DO THIS:
Rewrite the stretch of items from the line containing "longitude: 27.4386" through the line containing "longitude: -78.5624", replacing "city" with "town" and changing nothing else. Give only those lines, and leave the pictures out.

STORED RECORDS:
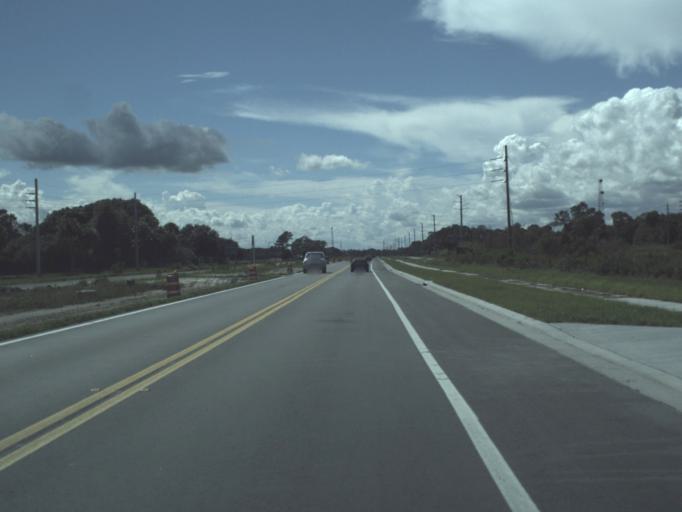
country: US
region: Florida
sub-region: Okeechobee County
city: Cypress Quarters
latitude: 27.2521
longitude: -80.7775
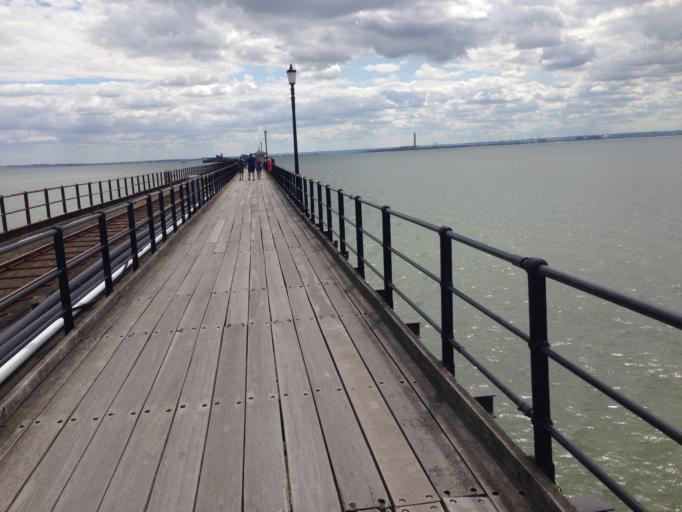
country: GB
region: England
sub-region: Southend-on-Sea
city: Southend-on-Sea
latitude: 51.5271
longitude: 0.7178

* * *

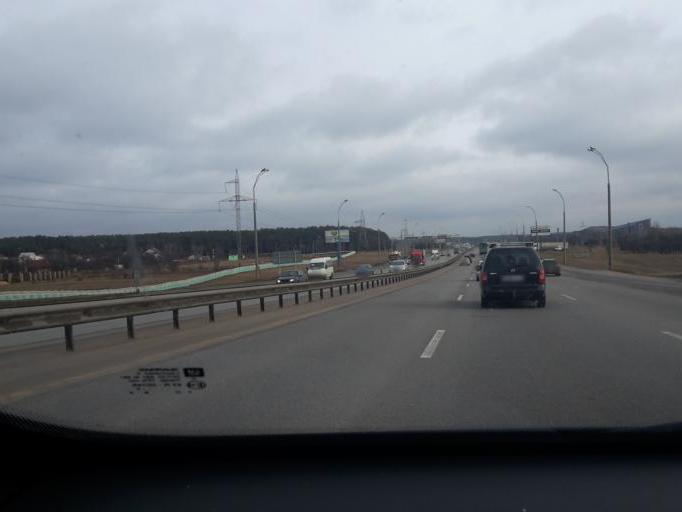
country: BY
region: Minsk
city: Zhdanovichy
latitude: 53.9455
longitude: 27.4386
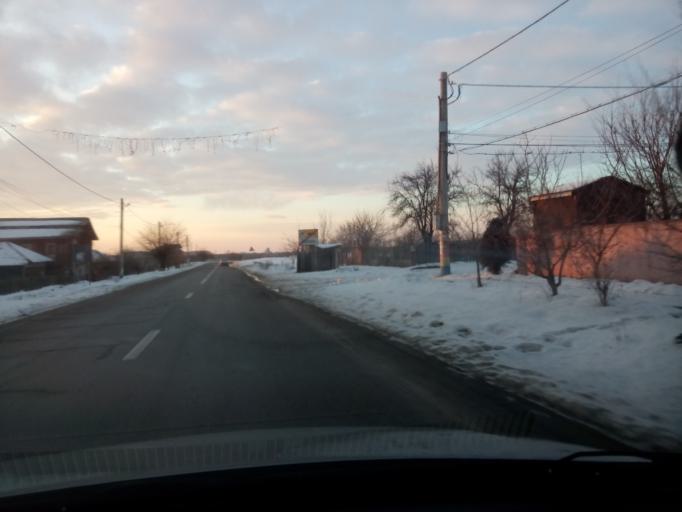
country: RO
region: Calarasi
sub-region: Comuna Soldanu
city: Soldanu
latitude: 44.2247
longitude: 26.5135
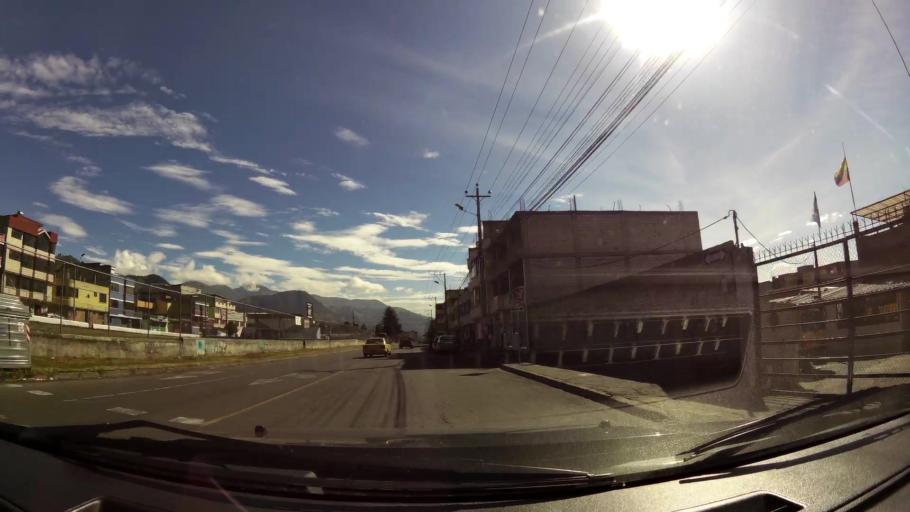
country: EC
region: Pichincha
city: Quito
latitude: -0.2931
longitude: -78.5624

--

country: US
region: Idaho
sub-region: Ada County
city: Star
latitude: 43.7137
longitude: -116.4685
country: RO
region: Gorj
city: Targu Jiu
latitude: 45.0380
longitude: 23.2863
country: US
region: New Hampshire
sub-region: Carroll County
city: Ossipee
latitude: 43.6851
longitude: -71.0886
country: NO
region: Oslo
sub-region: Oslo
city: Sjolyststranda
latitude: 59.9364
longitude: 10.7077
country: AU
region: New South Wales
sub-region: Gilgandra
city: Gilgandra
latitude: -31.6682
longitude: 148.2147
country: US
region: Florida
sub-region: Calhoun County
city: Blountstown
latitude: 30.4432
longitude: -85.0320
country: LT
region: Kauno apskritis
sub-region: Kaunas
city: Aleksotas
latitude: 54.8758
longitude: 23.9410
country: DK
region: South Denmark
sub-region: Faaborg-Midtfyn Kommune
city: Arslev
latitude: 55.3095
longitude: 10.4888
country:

THE OUTPUT:
longitude: 27.4386
country: RO
region: Calarasi
sub-region: Comuna Soldanu
town: Soldanu
latitude: 44.2247
longitude: 26.5135
country: EC
region: Pichincha
town: Quito
latitude: -0.2931
longitude: -78.5624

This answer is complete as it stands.